LockBit Strikes Again: Advanced Computer Software Group Slammed with £3.07M Fine for NHS Data Breach!
The UK ICO slapped a £3.07 million fine on Advanced Computer Software Group Ltd for a 2022 ransomware attack. The breach exposed sensitive data of NHS patients, highlighting Advanced’s security shortcomings like poor vulnerability scanning and inadequate patch management. This marks the first UK fine on a data processor rather than a data controller.
Hot Take:
Well, it looks like Advanced Computer Software Group Ltd needs to update their software from ‘Advanced’ to ‘Actually Secure.’ The Information Commissioner’s Office (ICO) just handed them a £3.07 million slap on the wrist for exposing 79,404 people’s data to some digital hoodlums. Advanced might want to start scanning for vulnerabilities with something other than their security team’s bifocals.
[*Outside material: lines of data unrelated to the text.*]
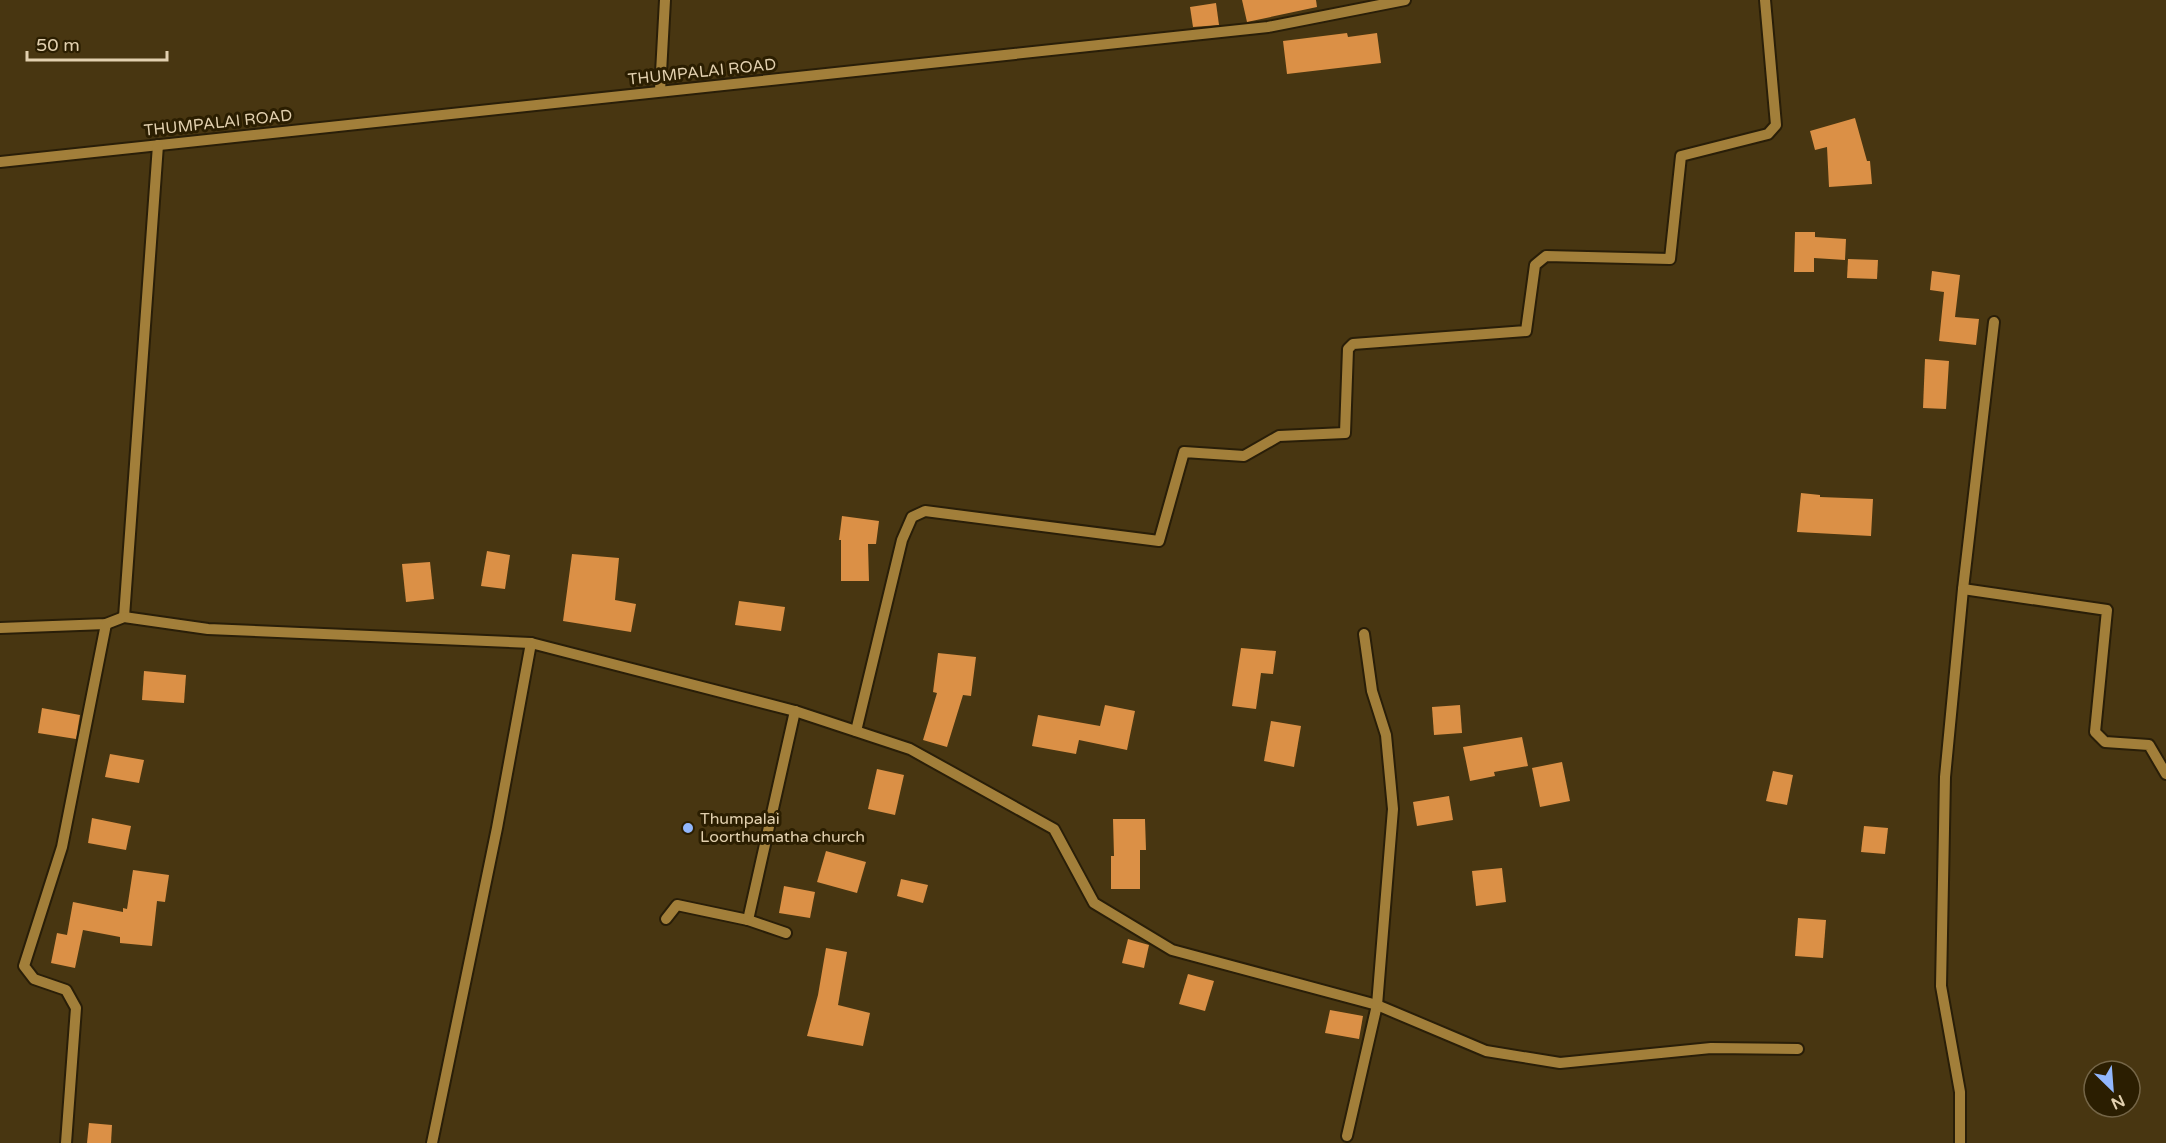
<svg xmlns="http://www.w3.org/2000/svg" width="2166" height="1143" viewBox="0 0 2166 1143" font-family="'Varela Round',sans-serif">
	<rect width="100%" height="100%" fill="#483611"/>
	<g fill="#db9046">
		<path d="M 1242,0 L 1316,0 L 1317,7 L 1247,22 Z"/>
		<path d="M 1216,3 L 1219,25 L 1193,27 L 1190,7 Z"/>
		<path d="M 1347,33 L 1348,37 L 1377,33 L 1381,63 L 1287,74 L 1283,41 Z"/>
		<path d="M 1855,118 L 1867,161 L 1870,161 L 1872,184 L 1829,187 L 1827,147 L 1815,150 L 1810,131 Z"/>
		<path d="M 1795,232 L 1815,232 L 1815,237 L 1846,239 L 1845,260 L 1814,258 L 1814,272 L 1794,272 Z"/>
		<path d="M 1848,259 L 1878,260 L 1877,279 L 1847,278 Z"/>
		<path d="M 1932,271 L 1960,275 L 1955,317 L 1979,319 L 1976,345 L 1939,341 L 1944,292 L 1930,290 Z"/>
		<path d="M 1925,359 L 1949,361 L 1946,409 L 1923,408 Z"/>
		<path d="M 1801,493 L 1820,495 L 1820,497 L 1873,499 L 1871,536 L 1797,532 Z"/>
		<path d="M 842,516 L 879,521 L 876,544 L 868,544 L 869,581 L 841,581 L 841,540 L 839,540 Z"/>
		<path d="M 487,551 L 510,555 L 505,589 L 481,586 Z"/>
		<path d="M 572,554 L 619,558 L 615,600 L 636,604 L 631,632 L 563,621 Z"/>
		<path d="M 430,562 L 434,599 L 406,602 L 402,564 Z"/>
		<path d="M 739,601 L 785,607 L 781,631 L 735,625 Z"/>
		<path d="M 1241,648 L 1276,651 L 1273,674 L 1261,673 L 1256,709 L 1232,706 Z"/>
		<path d="M 938,653 L 976,657 L 971,696 L 963,695 L 947,747 L 923,740 L 937,693 L 933,692 Z"/>
		<path d="M 144,671 L 186,675 L 184,703 L 142,700 Z"/>
		<path d="M 1105,705 L 1135,711 L 1127,750 L 1079,740 L 1076,754 L 1032,746 L 1038,715 L 1100,726 Z"/>
		<path d="M 1460,705 L 1462,733 L 1434,735 L 1432,707 Z"/>
		<path d="M 42,708 L 80,715 L 76,739 L 38,733 Z"/>
		<path d="M 1271,721 L 1301,726 L 1294,767 L 1264,761 Z"/>
		<path d="M 1522,737 L 1528,766 L 1494,772 L 1495,776 L 1470,781 L 1463,747 Z"/>
		<path d="M 110,754 L 144,760 L 139,783 L 105,777 Z"/>
		<path d="M 1562,762 L 1570,801 L 1540,807 L 1532,768 Z"/>
		<path d="M 877,769 L 904,775 L 895,815 L 868,809 Z"/>
		<path d="M 1773,771 L 1793,775 L 1787,805 L 1766,801 Z"/>
		<path d="M 1449,796 L 1453,820 L 1417,826 L 1413,802 Z"/>
		<path d="M 92,818 L 131,826 L 126,850 L 88,843 Z"/>
		<path d="M 1113,819 L 1145,819 L 1146,850 L 1140,850 L 1140,889 L 1111,889 L 1111,856 L 1114,856 Z"/>
		<path d="M 1864,826 L 1888,828 L 1885,854 L 1861,852 Z"/>
		<path d="M 826,851 L 866,862 L 857,893 L 817,882 Z"/>
		<path d="M 1502,868 L 1506,902 L 1476,906 L 1472,871 Z"/>
		<path d="M 133,870 L 169,875 L 165,902 L 157,901 L 152,946 L 120,943 L 120,937 L 83,930 L 75,968 L 51,963 L 57,933 L 67,935 L 73,902 L 123,912 L 123,908 L 127,909 Z"/>
		<path d="M 901,879 L 928,885 L 923,903 L 897,896 Z"/>
		<path d="M 784,886 L 815,892 L 810,918 L 779,913 Z"/>
		<path d="M 1798,918 L 1826,920 L 1823,958 L 1795,956 Z"/>
		<path d="M 1128,939 L 1149,945 L 1144,968 L 1122,963 Z"/>
		<path d="M 826,948 L 847,952 L 838,1005 L 870,1013 L 863,1046 L 807,1036 L 818,995 Z"/>
		<path d="M 1188,974 L 1214,981 L 1205,1011 L 1179,1004 Z"/>
		<path d="M 1330,1010 L 1363,1016 L 1359,1039 L 1325,1033 Z"/>
		<path d="M 89,1123 L 112,1125 L 111,1143 L 87,1143 Z"/>
	</g>
	<g fill="none" stroke-linecap="round" stroke-linejoin="round">
		<defs>
			<g id="minor">
				<path d="M 660,91 L 665,0"/>
				<path d="M 0,162 L 1268,27 L 1405,0"/>
				<path d="M 1994,322 L 1963,589 L 2107,610 L 2095,732 L 2105,742 L 2149,745 L 2166,774"/>
				<path d="M 124,617 L 158,145"/>
				<path d="M 0,628 L 106,624 L 124,617 L 208,629 L 531,643 L 795,711 L 910,749 L 1054,829 L 1094,903 L 1172,950 L 1377,1005 L 1486,1051 L 1560,1063 L 1711,1048 L 1798,1049"/>
				<path d="M 856,731 L 902,540 L 912,517 L 925,511 L 1159,541 L 1184,452 L 1244,456 L 1279,436 L 1345,433 L 1348,349 L 1353,344 L 1526,331 L 1535,265 L 1546,256 L 1670,259 L 1681,156 L 1768,134 L 1776,125 L 1765,0"/>
				<path d="M 666,919 L 677,905 L 748,920 L 786,933"/>
				<path d="M 748,920 L 795,711"/>
				<path d="M 1347,1136 L 1377,1005 L 1393,809 L 1386,735 L 1372,691 L 1364,634"/>
				<path d="M 66,1143 L 76,1008 L 66,990 L 34,979 L 24,966 L 62,847 L 106,624"/>
				<path d="M 432,1143 L 497,828 L 531,643"/>
				<path d="M 1960,1143 L 1960,1092 L 1941,986 L 1945,777 L 1963,589"/>
			</g>
		</defs>
		<use href="#minor" stroke="#291e08" stroke-width="14"/>
		<use href="#minor" stroke="#a27f3a" stroke-width="10"/>
	</g>
	<circle fill="#92b7fd" stroke="#2b1e01" stroke-width="2" cx="688" cy="828" r="6"/>
	<g text-anchor="middle" dominant-baseline="central" stroke-width="6" stroke-linejoin="round" paint-order="stroke">
		<g font-size="16" fill="#e2d0af" stroke="#2b1e01">
			<text transform="translate(702 72) rotate(-6)">THUMPALAI ROAD</text>
			<text transform="translate(218 123) rotate(-6)">THUMPALAI ROAD</text>
		</g>
		<g font-size="16" fill="#e2d0af" stroke="#2b1e01" text-anchor="start">
			<text x="700" y="819">Thumpalai<tspan x="700" dy="18">Loorthumatha church</tspan></text>
		</g>
	</g>
	<g transform="translate(2112 1089) rotate(155)"><circle r="28" fill="#2b1e01" stroke="#746547" stroke-width="1.5"/>
	<path d="M0-4.5L10 22L0 15L-10 22Z" fill="#92b7fd"/>
	<text y="-9" font-size="16" font-weight="bold" text-anchor="middle" fill="#e2d0af">N</text>
	</g>
	<path d="M27 51v9h140v-9" fill="none" stroke="#e2d0af" stroke-width="3"/>
	<text x="36" y="51" font-size="18" fill="#e2d0af" stroke="#2b1e01" stroke-width="4.5" paint-order="stroke">50 m</text>
</svg>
I mean, who needs universal multi-factor authentication when you have a security system as tough as wet tissue paper, right?
Key Points:
– Advanced Computer Software Group Ltd fined £3.07 million by the ICO.
– The 2022 ransomware attack affected 79,404 individuals, including NHS patients.
– LockBit ransomware group exploited compromised credentials.
– ICO criticized Advanced for poor vulnerability scanning and inadequate patch management.
– The fine marks the first ICO penalty imposed on a data processor, not a data controller.